What are the key take-aways from your project?  

The key message is, really, if you’re going to design multiple-choice questions, then you don’t have to ask simple knowledge/regurgitation-type questions. You can pose real-life questions that students might encounter in their jobs, or a hypothetical scenario, or whatever. People would think that multiple-choice questions and these sort of critical thinking skills were worlds apart. But you can do it. It just takes some creativity, and you have to be open to the idea. 

What’s next?  Are you planning a follow-up workshop to the one you gave back in April 2022?  

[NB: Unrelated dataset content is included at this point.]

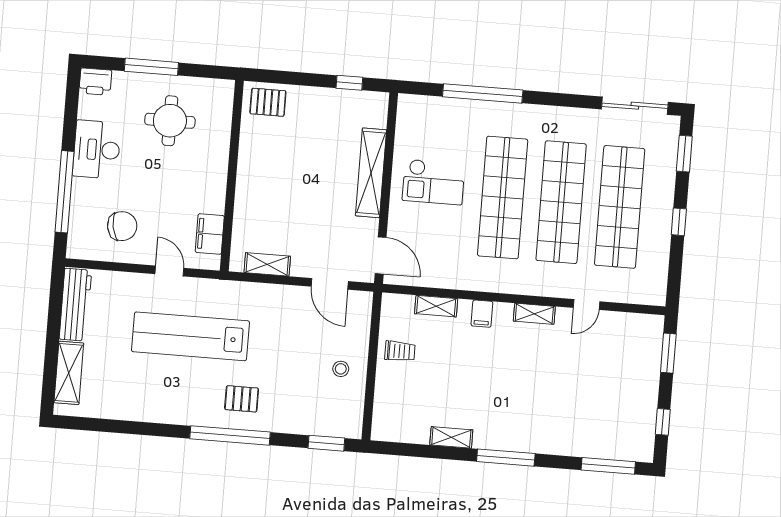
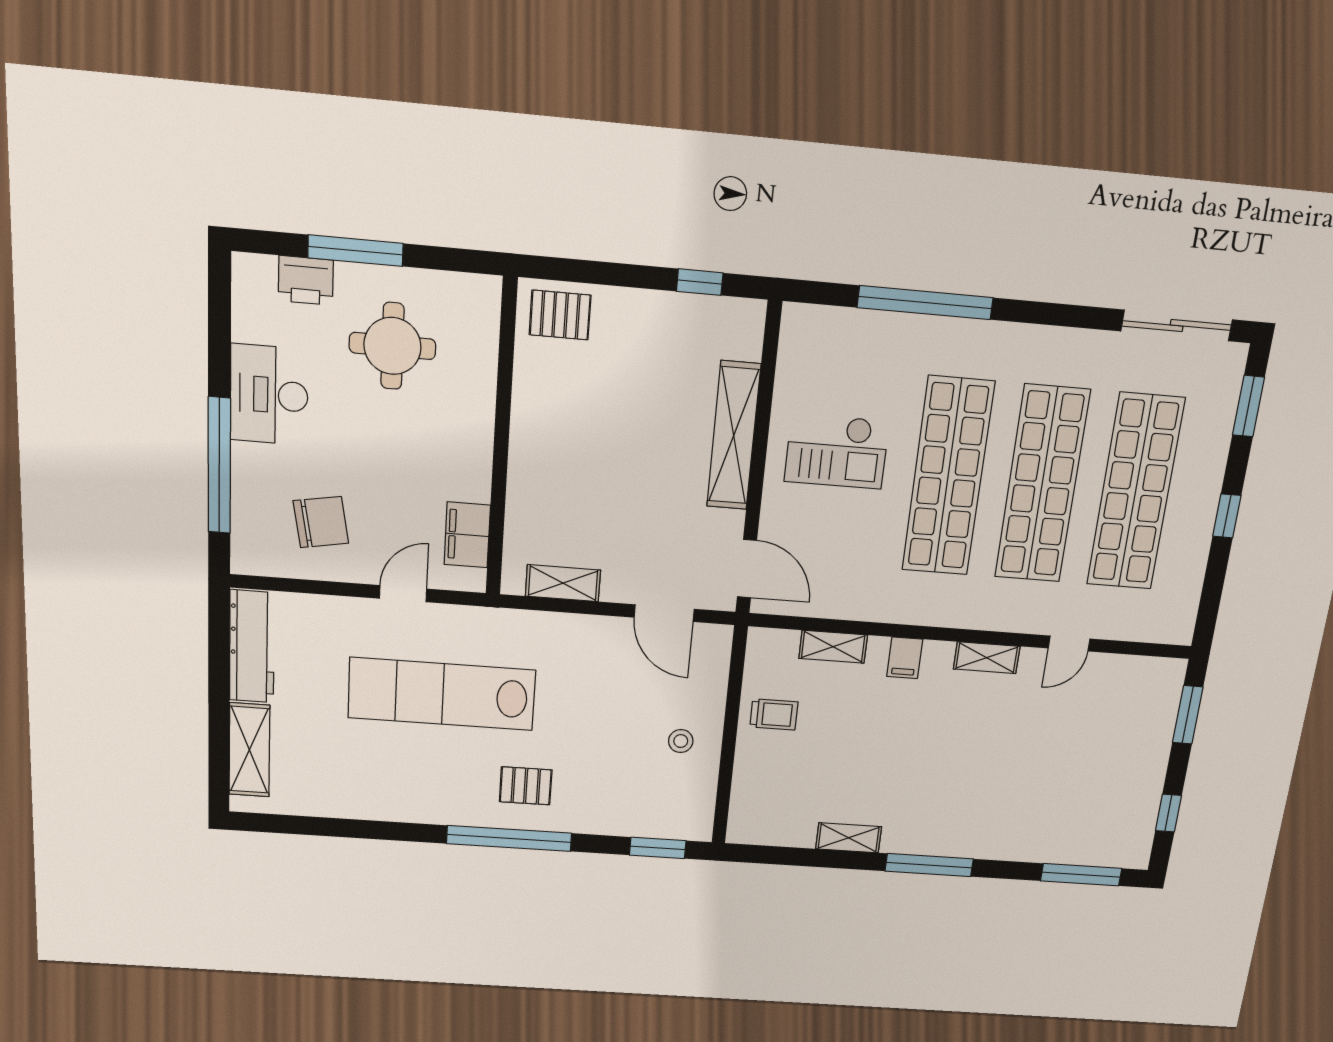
printer: (95, 82) -> (306, 280), moved
door: (169, 271) -> (403, 594), hinge flipped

Yes, I’m liaising with the ITL to run a follow-up workshop this semester. There was so much discussion in the last workshop that we didn’t get to the second part of my original plan for the session, which was having the attendees design their own questions. The idea was that people would throw some questions up on the screen and then get feedback from the group. Now that we’re not constrained to sitting in the Zoom room, I’d really like to pull everyone from all these different disciplines across the University into a classroom, workshop some possible multiple-choice questions, and just let people’s imaginations go wild.  That mix that would really inspire me. I’m sure we would learn a lot.